Wednesday, November 2, 2011


 I have discovered a blog pertaining to cross-stitch( which I enjoy reading.  I no longer stitch cross-stitch and also no longer sell cross-stitch (both ended when we moved to Florida 30 years ago--you can't pay Florida rents with cross-stitch sales, at least not on the "gold coast of Florida".)  Anna often has lists of various things on her blog.  The lists are, I think, intended to provoke thought. And rightly so.   One she had recently was of her favorite cross-stitch stores (her lns) where she mentioned that this one was delightful to be in, that one the owner was aloof, etc.  I have a shop in a tourist area.  (Especially when we were in Blowing Rock--you become accustomed to being a treat, rather than a necessity to customers).  I try to guide my customers when they say "I'm going to Santa Fe--is there a needlepoint shop there?"  The TNNA retail listing is a godsend reference for this.  I think people should share their feelings about individual shops--"I felt like there was a minimum purchase";  "had a tiny inventory"; "lots of halloween"; etc.  I have many people reading this blog.  It would be wonderful if you could bring yourself to comment on this issue.  The industry needs more openness.  Think of it as saving your local needlepoint shop.  Think about what makes it "your" shop and why you want it to survive (or not). 

I have a male customer who has a marvelous analytical eye (he was a highly successful business consultant before 9/11 decimated the market).  I love it when he returns from a business trip, because he has gone to needlepoint shops and "looked" at them.  I wish he would do a website critiqueing them because his observations are so right on.

I intend to keep hammering on this topic....why?  Because the needlepoint shop is a dying phenomena.  Donna of http://www.needleworkernotinparadise/ mentions this in her October 30th blog entry.To keep it from totally disappearing, we must analyze it and discover what we want to preserve about it.  Please realize that shop owners are aging as are finishers, with no discernible replacements.  Needlepoint  shops are closing, and are too expensive to open new profitably.  Customers are buying on the internet.  That may take the place of the storefront shops, but where are the stitchers going to find finishers?  Let's face it, nothing ruins your delight in a finished product than the realization that the finisher wasn't quite up to snuff.


  1. My favorite shops (and I've been to quite a few!) are the ones that have helpful, friendly sales people and are well organized with a mix of needlepoint ideas... Sometimes I'm looking for the more traditional Christmas ornaments and sometimes I want to stitch a bracelet... it's find that right mix of inventory and attitude that makes the shop feel like an extension of the favorite place in your house to stitch... it feels like home!

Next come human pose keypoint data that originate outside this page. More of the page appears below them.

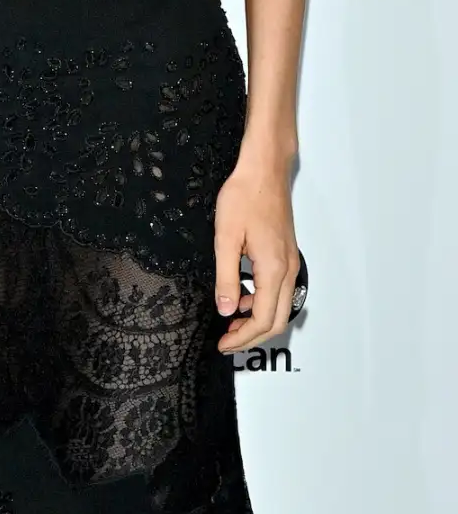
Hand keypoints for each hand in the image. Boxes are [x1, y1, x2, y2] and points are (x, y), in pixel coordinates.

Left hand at [213, 154, 299, 353]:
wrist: (264, 170)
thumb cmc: (244, 196)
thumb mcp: (226, 237)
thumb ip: (227, 277)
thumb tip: (227, 310)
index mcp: (274, 269)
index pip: (263, 319)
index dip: (243, 338)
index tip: (223, 344)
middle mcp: (288, 270)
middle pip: (277, 320)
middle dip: (253, 337)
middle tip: (227, 340)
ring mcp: (290, 262)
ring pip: (281, 307)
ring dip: (258, 321)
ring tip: (231, 321)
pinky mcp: (286, 254)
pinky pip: (280, 291)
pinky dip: (264, 303)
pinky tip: (244, 296)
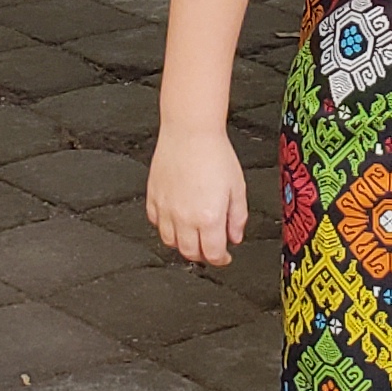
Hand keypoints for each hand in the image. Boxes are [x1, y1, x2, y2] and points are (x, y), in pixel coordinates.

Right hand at [147, 123, 252, 270]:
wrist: (190, 131)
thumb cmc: (214, 154)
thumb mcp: (238, 188)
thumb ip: (237, 217)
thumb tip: (235, 237)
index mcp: (208, 217)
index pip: (212, 254)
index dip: (221, 260)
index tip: (224, 256)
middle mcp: (184, 217)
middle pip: (189, 253)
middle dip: (202, 255)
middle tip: (209, 247)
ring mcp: (166, 208)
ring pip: (169, 241)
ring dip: (183, 243)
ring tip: (193, 234)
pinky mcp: (153, 197)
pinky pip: (156, 222)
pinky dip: (166, 226)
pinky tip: (176, 218)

  2. I can advise about four of the shops I frequent in my area. There are many more but D.C. traffic is horrible so I've never ventured to them although I'd love to be able to take a long weekend and hit them all. First up, Needlewoman East and Waste Knot are about a 15 minute drive apart in the Virginia suburbs of D.C. They both specialize in needlepoint, although NW East has some counted thread and XS charts. Waste Knot has more painted canvases in stock and books while NW East has more thread brands, but they each stock items the other doesn't have, which is lovely as they make a great double destination. Here are the websites. I am not sure NW East is open on Mondays now. Call before you visit.

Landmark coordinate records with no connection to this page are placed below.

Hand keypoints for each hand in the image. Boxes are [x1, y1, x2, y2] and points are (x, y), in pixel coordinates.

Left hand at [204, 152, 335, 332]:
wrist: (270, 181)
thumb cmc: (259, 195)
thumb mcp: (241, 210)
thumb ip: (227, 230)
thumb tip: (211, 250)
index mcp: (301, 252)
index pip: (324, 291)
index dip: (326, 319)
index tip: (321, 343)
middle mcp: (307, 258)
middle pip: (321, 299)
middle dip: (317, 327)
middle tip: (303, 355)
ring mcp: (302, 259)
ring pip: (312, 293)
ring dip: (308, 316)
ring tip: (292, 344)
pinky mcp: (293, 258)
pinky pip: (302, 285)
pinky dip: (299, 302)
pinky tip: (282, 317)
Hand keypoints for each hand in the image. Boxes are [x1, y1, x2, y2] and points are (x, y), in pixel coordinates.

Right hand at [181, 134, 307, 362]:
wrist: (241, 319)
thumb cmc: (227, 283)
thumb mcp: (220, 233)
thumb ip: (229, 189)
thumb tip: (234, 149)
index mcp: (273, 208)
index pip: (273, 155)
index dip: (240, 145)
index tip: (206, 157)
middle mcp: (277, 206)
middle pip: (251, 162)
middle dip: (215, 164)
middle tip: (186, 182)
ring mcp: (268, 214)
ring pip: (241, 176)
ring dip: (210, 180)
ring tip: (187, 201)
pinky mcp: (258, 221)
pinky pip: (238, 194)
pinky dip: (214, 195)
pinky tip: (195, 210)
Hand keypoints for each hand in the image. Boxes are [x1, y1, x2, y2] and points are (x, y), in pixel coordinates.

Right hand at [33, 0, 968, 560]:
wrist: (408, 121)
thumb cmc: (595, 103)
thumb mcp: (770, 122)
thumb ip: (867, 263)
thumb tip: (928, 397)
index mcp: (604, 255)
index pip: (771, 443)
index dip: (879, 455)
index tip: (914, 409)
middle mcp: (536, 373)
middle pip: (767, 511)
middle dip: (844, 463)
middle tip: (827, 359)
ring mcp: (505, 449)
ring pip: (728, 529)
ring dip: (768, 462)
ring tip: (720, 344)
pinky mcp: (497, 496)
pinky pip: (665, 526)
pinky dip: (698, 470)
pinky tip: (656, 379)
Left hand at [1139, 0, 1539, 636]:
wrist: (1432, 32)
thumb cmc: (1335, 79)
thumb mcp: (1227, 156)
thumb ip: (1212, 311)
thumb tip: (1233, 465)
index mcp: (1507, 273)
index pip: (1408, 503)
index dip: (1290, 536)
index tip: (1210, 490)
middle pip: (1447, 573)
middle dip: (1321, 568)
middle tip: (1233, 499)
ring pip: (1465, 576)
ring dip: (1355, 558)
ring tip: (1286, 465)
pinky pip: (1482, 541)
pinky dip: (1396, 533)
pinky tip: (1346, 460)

    I also visit In Stitches in Alexandra, VA (very close to D.C.) once a year as this shop is three traffic lights from the entrance of Woodlawn Plantation which has a big needlework show each year. In Stitches has a lot of knitting supplies, some painted canvases, a wall of Paternayan wool, many counted thread charts, lots of other threads including Gumnuts silks and a lovely selection of tools, buttons, beads, scissors, etc. Not many books but if you are interested in counted thread or knitting as well as NP, you should check the shop out.

    The last shop I visit is a knitting shop called Hunt Country Yarns with some needlepoint canvases (mostly with horse, dog, fox and hunting themes). The yarns are amazing as the owner is a knitter. I have not been to the shop in several years--it is out of the way for me--but they used to stock Paternayan wool and NP Inc. silk only. This shop caters to the wealthy large horse farm owners in the area so the needlepoint canvases stocked reflect their conservative style. The owner Bob and his wife are delightful but not a needlepointer. Still, he knows all about where to get your rug lined and blocked.

    I understand there is a new needlepoint only shop opening in Middleburg not that far from Hunt Country Yarns but it is not open yet. If you are going to be in the Middleburg-Aldie-The Plains area, it would be worth looking in to so you could visit both places.

    I hope this helps your customers. But there are many more shops in Maryland and of course there is The Point of It All in D.C. proper but I have never visited any of them. They are very hard to get to from where I live.

  3. Hey, thanks for the shout out! I'm sorry it's taken me so long to get here. I didn't read much in October when I was sick and then NaBloPoMo came around and my reader just piled up. This is last post to be caught up. And a delightful one at that!